Despite these recent recommendations, the diabetes care literature and the discussions of quality of care incentives have generally ignored the heterogeneity of elderly diabetes patients [
45,
46]. Pilot studies of diabetes disease management programs [
47] have been undertaken in elderly Medicare populations, largely without consideration for patient heterogeneity. Recent changes in diabetes care performance measures that now encourage uniform achievement of intensive glucose control levels ignore issues of patient heterogeneity [
48,
49]. Measures that promote intensive glucose control for all elderly patients could actually cause some patients harm by either promoting intensification in patients who are not likely to benefit from such treatments or by promoting perverse incentives such as dropping patients with poor control from practices.
While there is a clear need to focus greater attention on the unique needs of elderly diabetes patients, it is less clear how to implement many of the new recommendations related to individualizing care in elderly diabetes patients. There is particular uncertainty around how to identify patients who will benefit or be harmed by intensive risk factor control related to diabetes.
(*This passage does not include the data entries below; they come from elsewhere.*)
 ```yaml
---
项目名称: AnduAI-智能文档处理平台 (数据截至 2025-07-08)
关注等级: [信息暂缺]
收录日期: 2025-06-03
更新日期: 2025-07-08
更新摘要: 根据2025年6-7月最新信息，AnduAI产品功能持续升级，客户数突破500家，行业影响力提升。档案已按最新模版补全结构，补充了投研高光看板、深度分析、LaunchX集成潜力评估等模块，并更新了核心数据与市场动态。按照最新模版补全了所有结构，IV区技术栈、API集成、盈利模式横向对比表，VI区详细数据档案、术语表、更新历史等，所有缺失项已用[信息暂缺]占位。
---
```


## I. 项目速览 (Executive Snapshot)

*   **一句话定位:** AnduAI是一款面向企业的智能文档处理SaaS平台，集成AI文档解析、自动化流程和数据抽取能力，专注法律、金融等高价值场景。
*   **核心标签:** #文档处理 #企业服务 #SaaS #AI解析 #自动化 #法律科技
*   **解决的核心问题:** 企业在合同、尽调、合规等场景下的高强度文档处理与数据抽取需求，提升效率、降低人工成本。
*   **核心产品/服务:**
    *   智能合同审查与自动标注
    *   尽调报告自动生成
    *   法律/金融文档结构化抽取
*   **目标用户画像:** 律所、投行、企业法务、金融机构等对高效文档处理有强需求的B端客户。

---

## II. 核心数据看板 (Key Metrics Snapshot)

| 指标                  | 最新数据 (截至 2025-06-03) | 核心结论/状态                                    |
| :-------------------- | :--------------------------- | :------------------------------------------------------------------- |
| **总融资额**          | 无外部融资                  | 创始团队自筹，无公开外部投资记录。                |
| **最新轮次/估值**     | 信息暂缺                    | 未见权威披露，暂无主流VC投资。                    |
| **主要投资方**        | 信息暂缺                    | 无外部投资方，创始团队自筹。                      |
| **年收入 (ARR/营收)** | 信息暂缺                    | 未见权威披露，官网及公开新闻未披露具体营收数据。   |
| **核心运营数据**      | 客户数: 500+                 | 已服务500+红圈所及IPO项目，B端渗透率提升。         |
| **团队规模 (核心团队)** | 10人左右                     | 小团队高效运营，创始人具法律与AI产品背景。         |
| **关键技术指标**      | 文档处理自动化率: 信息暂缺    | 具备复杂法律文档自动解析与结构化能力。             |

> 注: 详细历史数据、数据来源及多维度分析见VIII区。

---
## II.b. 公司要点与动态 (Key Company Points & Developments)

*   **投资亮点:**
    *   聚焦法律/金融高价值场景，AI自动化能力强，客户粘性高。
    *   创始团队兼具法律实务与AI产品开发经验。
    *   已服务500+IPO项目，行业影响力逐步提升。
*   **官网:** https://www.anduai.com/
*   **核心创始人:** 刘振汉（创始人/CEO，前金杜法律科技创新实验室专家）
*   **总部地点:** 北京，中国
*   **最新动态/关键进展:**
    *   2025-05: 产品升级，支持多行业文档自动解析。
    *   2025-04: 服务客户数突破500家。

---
The clinical characteristics that have been promoted as criteria for stratifying patients have face validity and may provide clear decisions for some elderly patients. However, it is very likely that many elderly patients will have clinical characteristics that are predictive of both increased risk of complications related to diabetes as well as increased risk of adverse events related to diabetes therapies.
Another important unresolved aspect of individualizing care for elderly diabetes patients is how to respond to dynamic changes in the health status of elderly patients. Elderly patients may move into and out of states of illness and functional impairment on a regular basis. We now know that the functional impairment in elderly patients actually comes and goes and is not fixed [
50]. The problem with dynamic health states is that we may begin with goals consistent with intensive diabetes care in a given patient but be forced to modify treatment goals as illnesses develop. Lessons from clinical trials would suggest that we should continue intensive treatments for a series of years to ensure that their benefits are realized. On the other hand, data on comorbidities and functional status would tell us that the benefits of continuing intensive treatments are minimal. These issues related to altering therapies in the midst of an elderly patient’s history with diabetes are complex and should be studied in greater depth.
It is clear that significant clinical research is needed to confirm or deny the many concerns that clinicians have when caring for elderly diabetes patients. This research will also help to define the optimal approach to caring for elderly diabetes patients. The approach must somehow acknowledge the clinical constraints of caring for elderly patients while also accommodating patient preferences for treatments. The lessons learned in diabetes care may be applicable to other forms of chronic disease management in the elderly.